Kuhli loaches are notoriously hard to tell apart and often show up as mixed species and the same happens with lots of livestock, as well as new species that aren't even properly classified as yet. For wild caught, a few mystery critters might be simpe bycatch, if farmed, maybe some got into the wrong pond or improperly labeled, or some other type of mistake. Ever present, annoying, but pretty much unavoidable human error. By the time the shipment arrives at the store, what are they supposed to do with them if they're not what was ordered? I don't think they can return fish or shrimp once they've arrived, right or wrong.

So when we buy, I think it is truly up to us to do a bit of research and find out what it is we are buying. If what's in the tank doesn't look quite right or you're not sure, or the staff can't answer questions, try taking a quick pic and see if you can find out what it is online. Better to miss a deal than end up with something you really don't want.

Fwiw, if it turned out that a person bought 'Orange Bee shrimp' thinking they were truly a Bee shrimp, only to find they were not, I think BAs would have to offer at least a store credit if you returned them and pointed out the mistake. If true Bees are what you're keeping, you wouldn't even have proper tank parameters to keep those shrimp. If it were me, I'd certainly expect at least credit or exchange in the case of misidentified livestock, particularly where the parameters for keeping the two species are so very different.

Be nice if Al's would give cash refunds, but they don't and it's their choice, and it is clearly posted in their stores what their policy is.


----------

──────

_INSTRUCTIONS FOR THE TASK_. Return the passage of the forum post on mislabeled aquarium livestock word for word, beginning at the words "Fwiw, if it" and stopping after "their policy is.".

_SOURCE EXCERPT_.
──────

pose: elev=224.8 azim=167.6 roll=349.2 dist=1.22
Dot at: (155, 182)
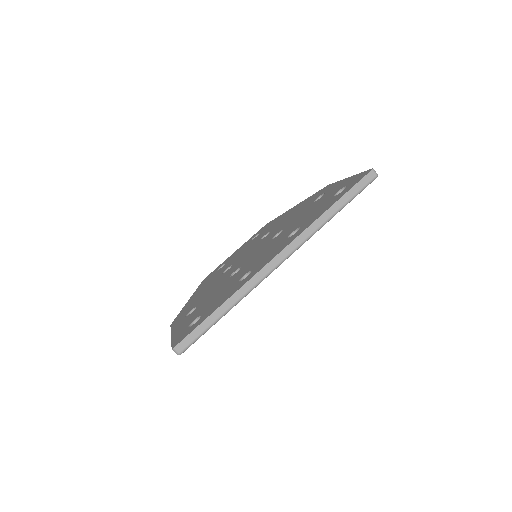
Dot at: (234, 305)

──────

_SOLUTION TO THE PROBLEM_.
Fwiw, if it turned out that a person bought 'Orange Bee shrimp' thinking they were truly a Bee shrimp, only to find they were not, I think BAs would have to offer at least a store credit if you returned them and pointed out the mistake. If true Bees are what you're keeping, you wouldn't even have proper tank parameters to keep those shrimp. If it were me, I'd certainly expect at least credit or exchange in the case of misidentified livestock, particularly where the parameters for keeping the two species are so very different.

Be nice if Al's would give cash refunds, but they don't and it's their choice, and it is clearly posted in their stores what their policy is.